Louie, struggling for a foothold, said quickly, with a whine, “Mother, Nellie says I am a bastard.”

They all thoroughly enjoyed the cries and questions that followed. But Old Ellen herself bounced in her seat, saying, “I’ll put salt on my lady’s tail,” while Hassie cried that she must get rid of the wicked little faggot and Henny told her this was what came of letting Barry choose the kitchenmaids. At that moment, there was a sound of a car honking plaintively, and they saw Archie’s big sedan behind Hassie’s car on the gravel drive. At the same time, Henny violently tugged at the bellpull and there came Nellie’s running footsteps.

Archibald Lessinum came up the drive with a fretful expression which changed to polite pleasure when he saw the ladies. Mother and Hassie and Henny were all greeted and kissed, and he already noted their trouble and anger—three matrons with tumbled laps and Henny still carrying her serviette and wiping her lips.

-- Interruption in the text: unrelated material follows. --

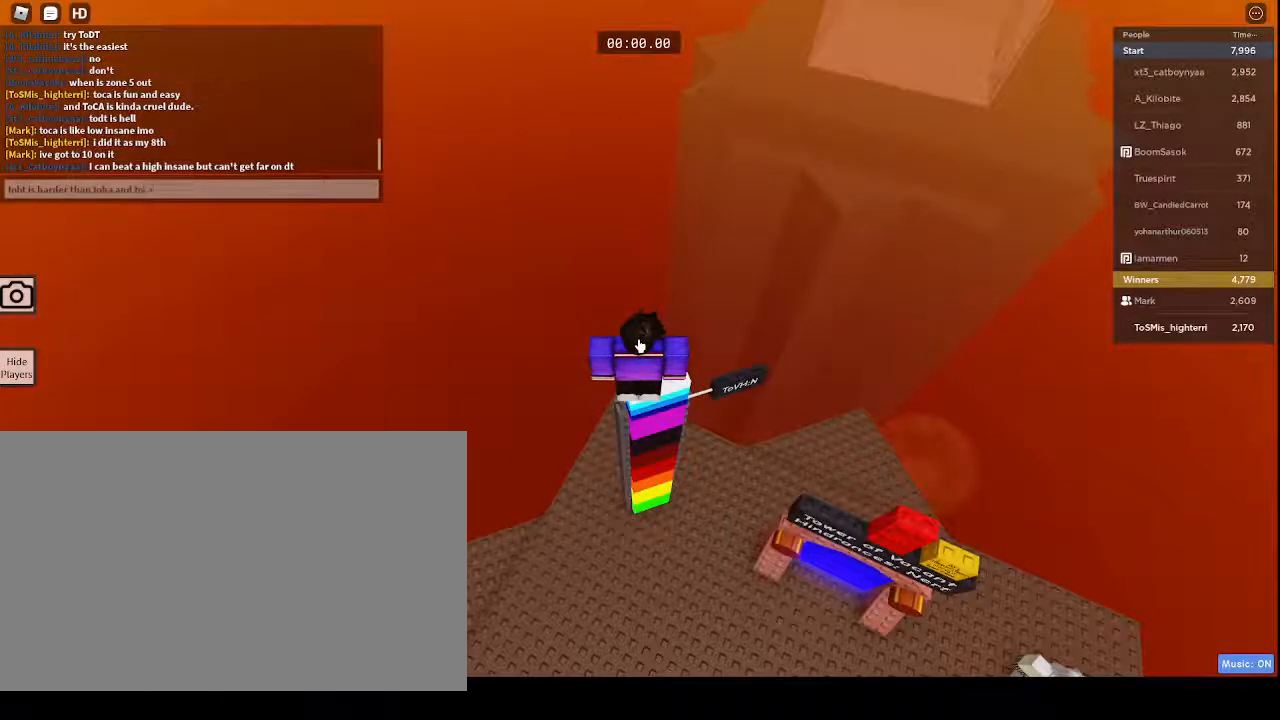
{"keys": [], "mouse": [], "events": [[33, "a", "down"], [150, "a", "up"]]}
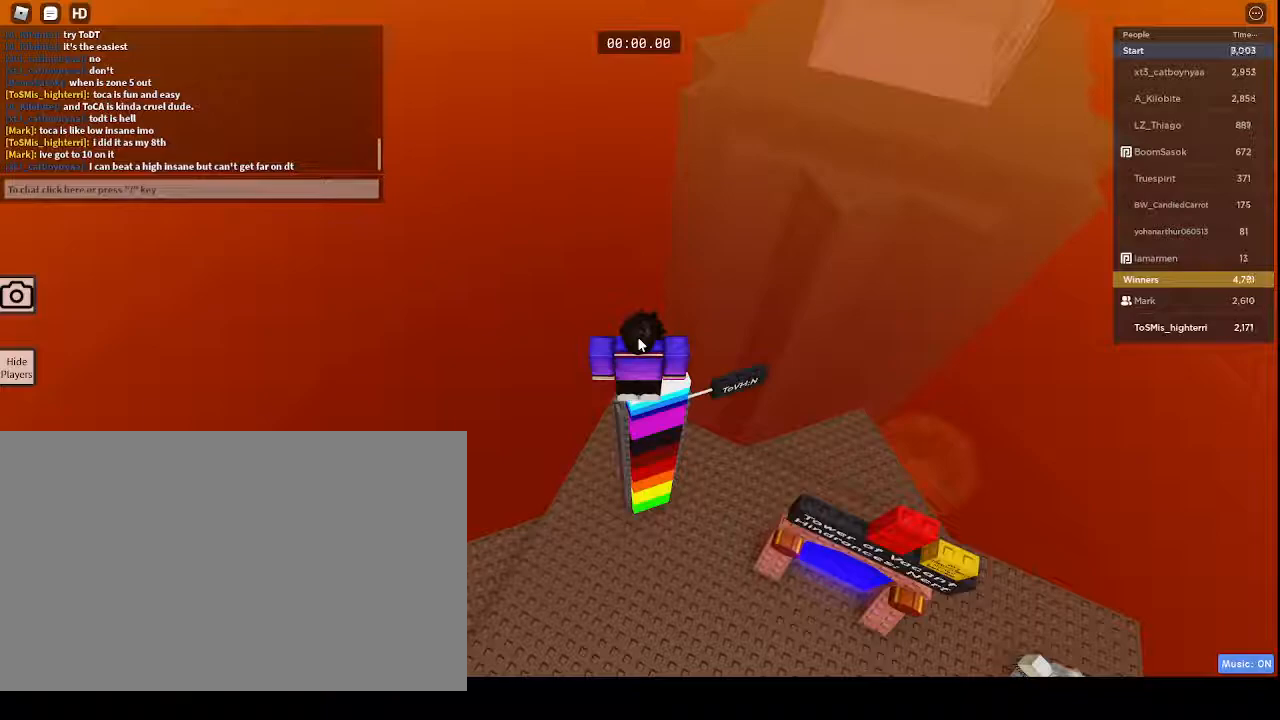
{"keys": [], "mouse": [], "events": []}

“Did I alarm you, ladies?”

Archie was a short, neat, small-boned blond of a family of decayed officials whose money had gone during the war. Old David Collyer, self-made man who loved struggling talent, picked out Archie Lessinum and made him his clerk, then lawyer, then son-in-law, just as he had picked out Samuel Pollit and made him son-in-law and advanced him. Archie, thin and weak, had first liked a little the sprightly, spoiled young Henny with her dark great eyes; but after a few months of feeding, he felt the power rise up in him to cope with noble fleshly Eleanor, her father’s pet, who fell romantically in love with him. This passion held for seven years when they were married.

Hassie, who expected to be named executrix of her father’s will, treated Archie very seriously and confidentially as man to man; Henny saw him with a twinge of pain even now. Eleanor had no children. As for Old Ellen, she could hardly distinguish him from the rest of the world or her sons; having produced so many after pregnancies of identical length and after so many identical childhood illnesses, she could hardly tell one man from another. She was as glad to see young Archie as anyone else.